#### Task objective:
Should the entries contain pictures, leave them out and return exactly the lines from the first through the line holding "#8 pliers (428, 317, 645, 440)".

[Collected data entries]
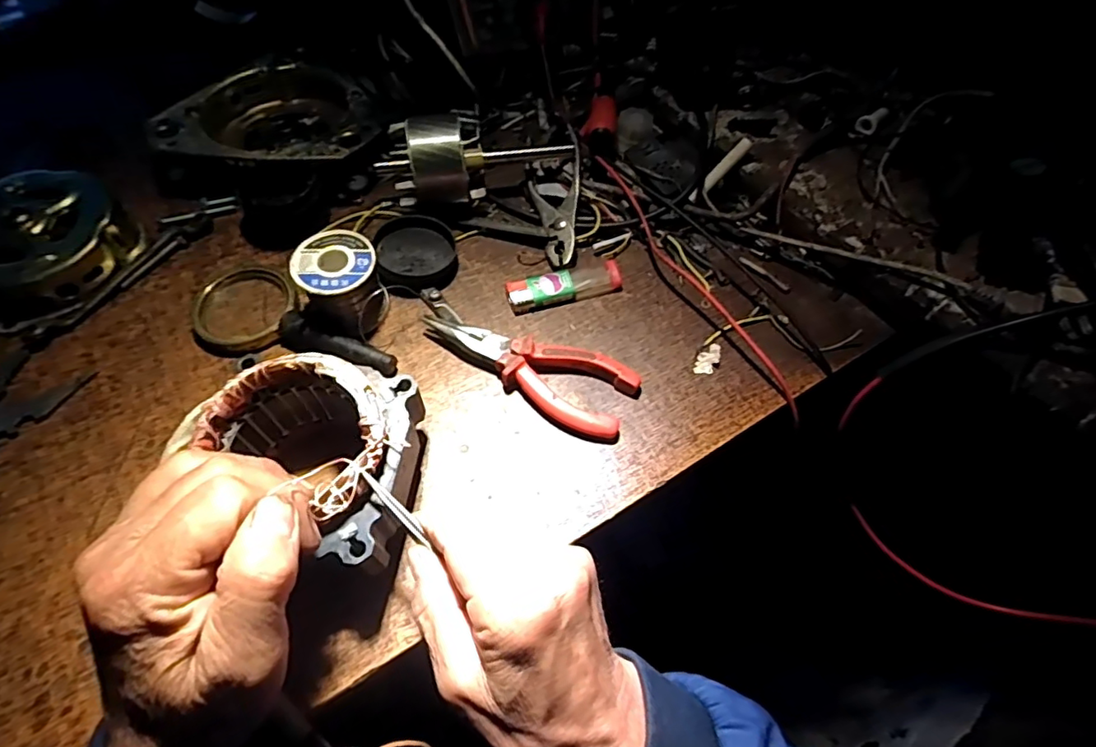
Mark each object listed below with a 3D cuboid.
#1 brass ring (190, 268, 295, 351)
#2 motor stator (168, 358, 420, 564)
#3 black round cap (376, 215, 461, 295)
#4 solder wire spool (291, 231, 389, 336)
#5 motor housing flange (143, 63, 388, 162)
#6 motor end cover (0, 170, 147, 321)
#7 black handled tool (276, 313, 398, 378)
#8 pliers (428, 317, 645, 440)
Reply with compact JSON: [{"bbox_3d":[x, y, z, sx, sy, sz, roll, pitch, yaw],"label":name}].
[{"bbox_3d":[-0.207,-0.048,0.388,0.067,0.010,0.071,1,61,-2],"label":"brass ring"},{"bbox_3d":[-0.124,0.046,0.297,0.113,0.073,0.096,5,61,0],"label":"motor stator"},{"bbox_3d":[-0.096,-0.087,0.416,0.056,0.015,0.062,-13,63,-10],"label":"black round cap"},{"bbox_3d":[-0.135,-0.057,0.376,0.049,0.045,0.055,-27,66,-16],"label":"solder wire spool"},{"bbox_3d":[-0.212,-0.207,0.458,0.168,0.034,0.133,9,61,2],"label":"motor housing flange"},{"bbox_3d":[-0.360,-0.094,0.395,0.111,0.034,0.117,36,65,16],"label":"motor end cover"},{"bbox_3d":[-0.140,-0.018,0.373,0.082,0.019,0.019,22,62,10],"label":"black handled tool"},{"bbox_3d":[-0.013,-0.005,0.373,0.140,0.019,0.052,24,63,10],"label":"pliers"}]

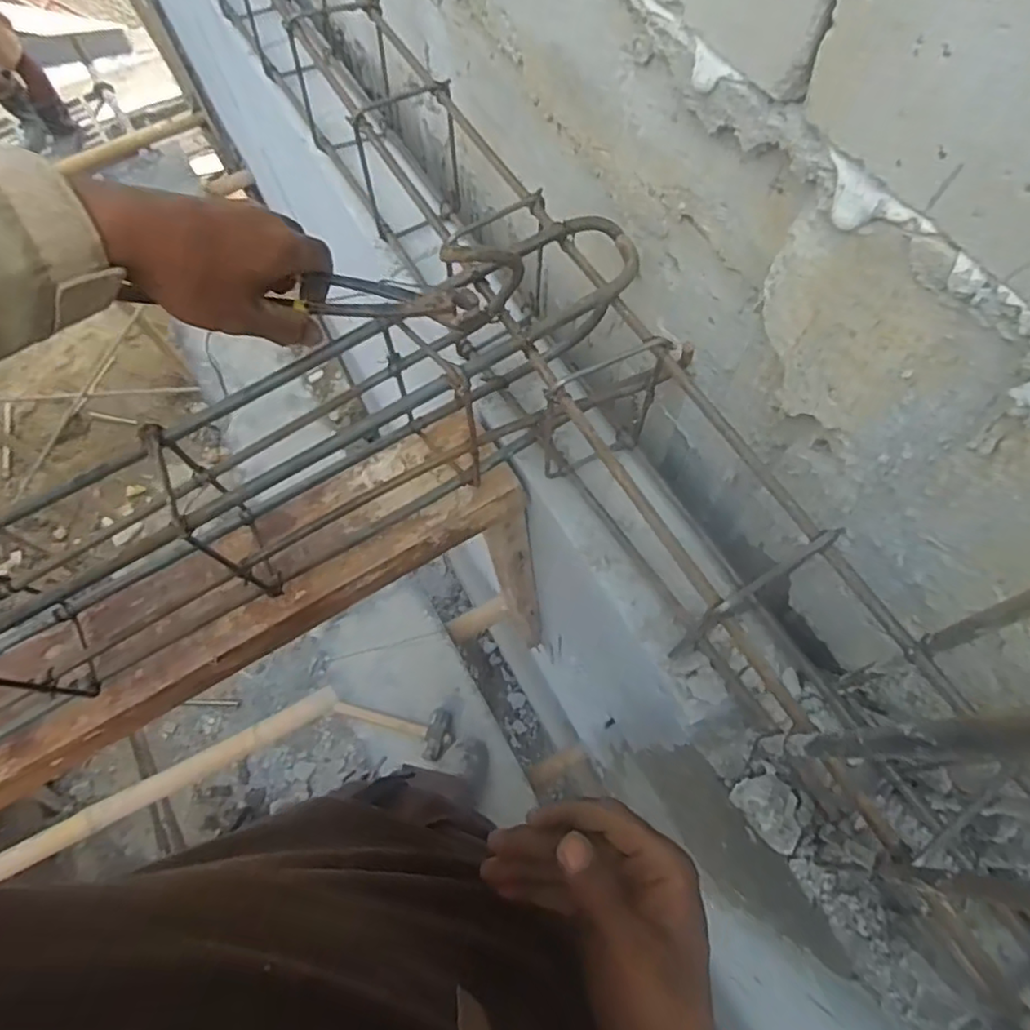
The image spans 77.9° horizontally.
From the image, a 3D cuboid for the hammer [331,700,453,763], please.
[{"bbox_3d":[-0.290,0.485,1.515,0.288,0.040,0.109,16,68,10],"label":"hammer"}]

#### Answer to the exercise:
Mark each object listed below with a 3D cuboid.
#1 brass ring (190, 268, 295, 351)
#2 motor stator (168, 358, 420, 564)
#3 black round cap (376, 215, 461, 295)
#4 solder wire spool (291, 231, 389, 336)
#5 motor housing flange (143, 63, 388, 162)
#6 motor end cover (0, 170, 147, 321)
#7 black handled tool (276, 313, 398, 378)
#8 pliers (428, 317, 645, 440)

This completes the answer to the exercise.